- [TASK INSTRUCTIONS] Present the lines in the entries below as a numbered list, from the line containing "locality: Perry county." to the line containing "elevation (m): 1800", both included. Leave out any blank lines.

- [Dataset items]
========================================================================
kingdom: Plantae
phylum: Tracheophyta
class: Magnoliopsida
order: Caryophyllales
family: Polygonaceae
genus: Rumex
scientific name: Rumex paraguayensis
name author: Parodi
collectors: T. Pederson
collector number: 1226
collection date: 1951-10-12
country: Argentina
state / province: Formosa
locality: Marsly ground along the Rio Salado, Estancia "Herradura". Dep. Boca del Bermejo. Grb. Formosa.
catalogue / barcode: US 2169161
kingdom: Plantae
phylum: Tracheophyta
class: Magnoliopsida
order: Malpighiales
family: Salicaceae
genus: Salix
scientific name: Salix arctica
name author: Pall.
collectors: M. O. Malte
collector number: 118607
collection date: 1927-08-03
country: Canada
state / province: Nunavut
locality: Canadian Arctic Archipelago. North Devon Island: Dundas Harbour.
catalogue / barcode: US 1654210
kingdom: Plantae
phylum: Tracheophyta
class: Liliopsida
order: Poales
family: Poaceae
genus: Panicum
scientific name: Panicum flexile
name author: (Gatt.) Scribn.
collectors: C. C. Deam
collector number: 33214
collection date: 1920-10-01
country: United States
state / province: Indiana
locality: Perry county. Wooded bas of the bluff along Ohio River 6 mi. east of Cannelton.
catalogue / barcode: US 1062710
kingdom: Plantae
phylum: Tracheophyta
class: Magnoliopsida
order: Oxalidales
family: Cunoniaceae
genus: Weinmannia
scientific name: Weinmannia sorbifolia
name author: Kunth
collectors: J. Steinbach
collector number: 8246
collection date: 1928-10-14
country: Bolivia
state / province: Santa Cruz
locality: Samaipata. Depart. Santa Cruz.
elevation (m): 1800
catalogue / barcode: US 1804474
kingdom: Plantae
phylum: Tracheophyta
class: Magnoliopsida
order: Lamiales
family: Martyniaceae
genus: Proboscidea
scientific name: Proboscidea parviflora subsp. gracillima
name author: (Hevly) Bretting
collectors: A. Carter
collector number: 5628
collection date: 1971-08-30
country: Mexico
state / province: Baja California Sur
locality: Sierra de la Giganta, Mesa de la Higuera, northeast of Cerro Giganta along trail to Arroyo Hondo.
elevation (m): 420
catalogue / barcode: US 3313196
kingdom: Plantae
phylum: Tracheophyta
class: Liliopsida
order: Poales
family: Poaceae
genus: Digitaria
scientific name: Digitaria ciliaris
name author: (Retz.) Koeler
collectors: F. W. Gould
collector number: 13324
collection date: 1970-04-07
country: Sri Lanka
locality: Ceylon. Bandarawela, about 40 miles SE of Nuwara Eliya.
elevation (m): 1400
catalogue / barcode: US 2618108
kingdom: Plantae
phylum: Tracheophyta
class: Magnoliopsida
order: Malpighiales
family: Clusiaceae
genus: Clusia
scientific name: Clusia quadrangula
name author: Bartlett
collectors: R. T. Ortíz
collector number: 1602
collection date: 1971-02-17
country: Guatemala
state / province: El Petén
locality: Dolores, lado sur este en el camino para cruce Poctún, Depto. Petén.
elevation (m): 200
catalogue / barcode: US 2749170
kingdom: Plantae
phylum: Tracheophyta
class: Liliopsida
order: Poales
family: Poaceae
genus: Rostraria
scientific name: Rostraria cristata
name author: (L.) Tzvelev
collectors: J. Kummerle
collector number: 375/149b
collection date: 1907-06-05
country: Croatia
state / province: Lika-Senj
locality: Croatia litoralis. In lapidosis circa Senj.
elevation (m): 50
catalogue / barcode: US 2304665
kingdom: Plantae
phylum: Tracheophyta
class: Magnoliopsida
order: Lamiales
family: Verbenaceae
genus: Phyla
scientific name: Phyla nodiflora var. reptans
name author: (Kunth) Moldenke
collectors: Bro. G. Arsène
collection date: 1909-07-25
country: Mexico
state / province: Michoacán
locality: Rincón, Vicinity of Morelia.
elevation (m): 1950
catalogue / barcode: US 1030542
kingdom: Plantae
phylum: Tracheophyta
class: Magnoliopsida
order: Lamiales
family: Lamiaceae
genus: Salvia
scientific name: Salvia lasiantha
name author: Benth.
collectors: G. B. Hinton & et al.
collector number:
========================================================================
- [WRITTEN RESPONSE]
1. locality: Perry county. Wooded bas of the bluff along Ohio River 6 mi. east of Cannelton.
2. catalogue / barcode: US 1062710
3. kingdom: Plantae
4. phylum: Tracheophyta
5. class: Magnoliopsida
6. order: Oxalidales
7. family: Cunoniaceae
8. genus: Weinmannia
9. scientific name: Weinmannia sorbifolia
10. name author: Kunth
11. collectors: J. Steinbach
12. collector number: 8246
13. collection date: 1928-10-14
14. country: Bolivia
15. state / province: Santa Cruz
16. locality: Samaipata. Depart. Santa Cruz.
17. elevation (m): 1800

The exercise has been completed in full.